Medellin’s attorneys appealed to the Supreme Court and said a Texas court ruling that Bush had overstepped his powers and put the United States in violation of its undisputed treaty obligations.
The Bush administration supported Medellin and said the president must have the authority to ensure that the United States adheres to such treaty obligations.
The Mexican government also has weighed in on behalf of Medellin, who has been on death row since 1994.
Texas officials acknowledged Medellin was never told he could talk to Mexican officials. But they argued that claim cannot be made now because he never properly raised it previously. Even if his treaty rights had been violated, it would not have made any difference in the outcome, they said.

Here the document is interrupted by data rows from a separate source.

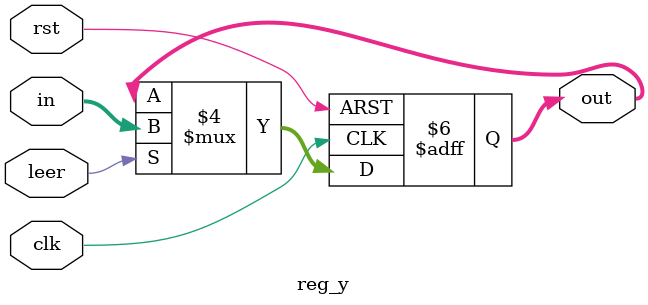
<source format=v>
`timescale 1ns / 1ps
module reg_y#(parameter cant_bits = 20)(
				input wire [cant_bits-1:0] in,
				input wire clk, leer, rst,
				output reg [cant_bits-1:0] out
    );

initial out = 20'b0;

always @ (posedge clk, posedge rst)
	if(rst)
		out <= 0;
	else
		if(leer)
			out <= in;
		else
			out <= out;
			
endmodule

</source>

Roberts rejected the administration’s argument that Bush has the authority to establish binding rules affecting court decisions that preempt contrary state law.
He said the memo — a directive issued to state courts that would compel the reopening of final criminal judgments and set aside state laws — is not supported by Bush’s foreign affairs authority to resolve claims disputes.
Roberts, who was appointed by Bush, was joined by Justices Antonin Scalia, Anthony Kennedy, Clarence Thomas and Samuel Alito, Bush’s other appointee on the court. Justice John Paul Stevens concurred in the judgment.
Justices Stephen Breyer, David Souter and Ruth Bader Ginsburg dissented.